» **TASK ITEM**
Could you repeat the material below word for word, beginning at the line that contains "Bioética Juridica" and stopping after the line that contains "(ternera y cordero, principalmente)."?

╭─ RECORDS

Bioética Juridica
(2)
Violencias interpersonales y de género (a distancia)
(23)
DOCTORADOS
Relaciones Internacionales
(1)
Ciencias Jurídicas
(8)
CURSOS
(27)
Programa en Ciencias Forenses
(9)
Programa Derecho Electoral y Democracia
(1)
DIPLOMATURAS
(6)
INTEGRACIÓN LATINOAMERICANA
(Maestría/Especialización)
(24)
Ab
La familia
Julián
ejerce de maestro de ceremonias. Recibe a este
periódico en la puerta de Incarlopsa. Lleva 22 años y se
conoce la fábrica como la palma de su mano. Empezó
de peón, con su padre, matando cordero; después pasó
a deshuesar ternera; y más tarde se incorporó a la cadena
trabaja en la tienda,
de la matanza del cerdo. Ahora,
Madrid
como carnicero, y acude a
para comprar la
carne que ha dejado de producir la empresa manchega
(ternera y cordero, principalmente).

╰─
╭─ RECORDS

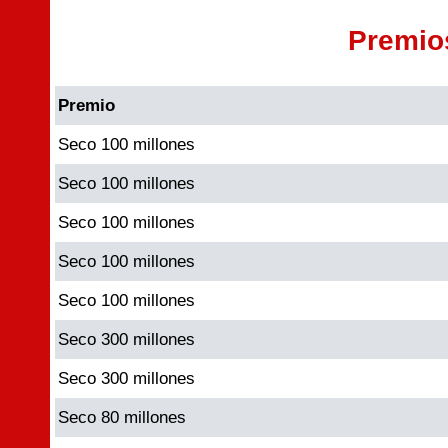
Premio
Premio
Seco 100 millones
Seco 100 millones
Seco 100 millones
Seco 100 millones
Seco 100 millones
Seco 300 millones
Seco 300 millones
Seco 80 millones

╰─
╭─ RECORDS

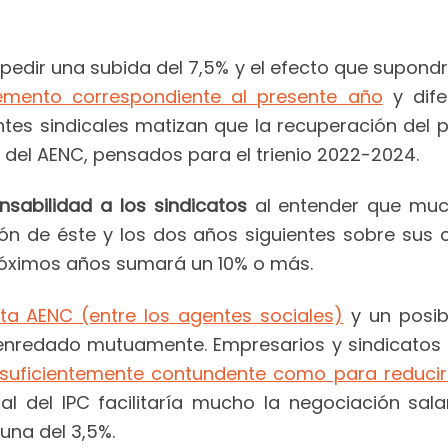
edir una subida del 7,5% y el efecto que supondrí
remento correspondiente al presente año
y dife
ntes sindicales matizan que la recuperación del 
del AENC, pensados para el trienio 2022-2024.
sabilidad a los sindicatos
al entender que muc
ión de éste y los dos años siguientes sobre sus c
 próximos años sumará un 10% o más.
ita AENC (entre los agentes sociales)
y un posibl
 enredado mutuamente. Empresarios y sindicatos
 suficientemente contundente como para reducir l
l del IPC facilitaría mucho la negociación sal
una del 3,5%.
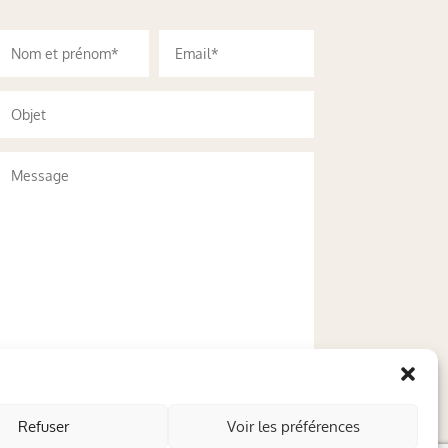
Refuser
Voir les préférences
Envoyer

╰─

» **SOLUTION TO THE EXERCISE**
Bioética Juridica
(2)
Violencias interpersonales y de género (a distancia)
(23)
DOCTORADOS
Relaciones Internacionales
(1)
Ciencias Jurídicas
(8)
CURSOS
(27)
Programa en Ciencias Forenses
(9)
Programa Derecho Electoral y Democracia
(1)
DIPLOMATURAS
(6)
INTEGRACIÓN LATINOAMERICANA
(Maestría/Especialización)
(24)
Ab
La familia
Julián
ejerce de maestro de ceremonias. Recibe a este
periódico en la puerta de Incarlopsa. Lleva 22 años y se
conoce la fábrica como la palma de su mano. Empezó
de peón, con su padre, matando cordero; después pasó
a deshuesar ternera; y más tarde se incorporó a la cadena
trabaja en la tienda,
de la matanza del cerdo. Ahora,
Madrid
como carnicero, y acude a
para comprar la
carne que ha dejado de producir la empresa manchega
(ternera y cordero, principalmente).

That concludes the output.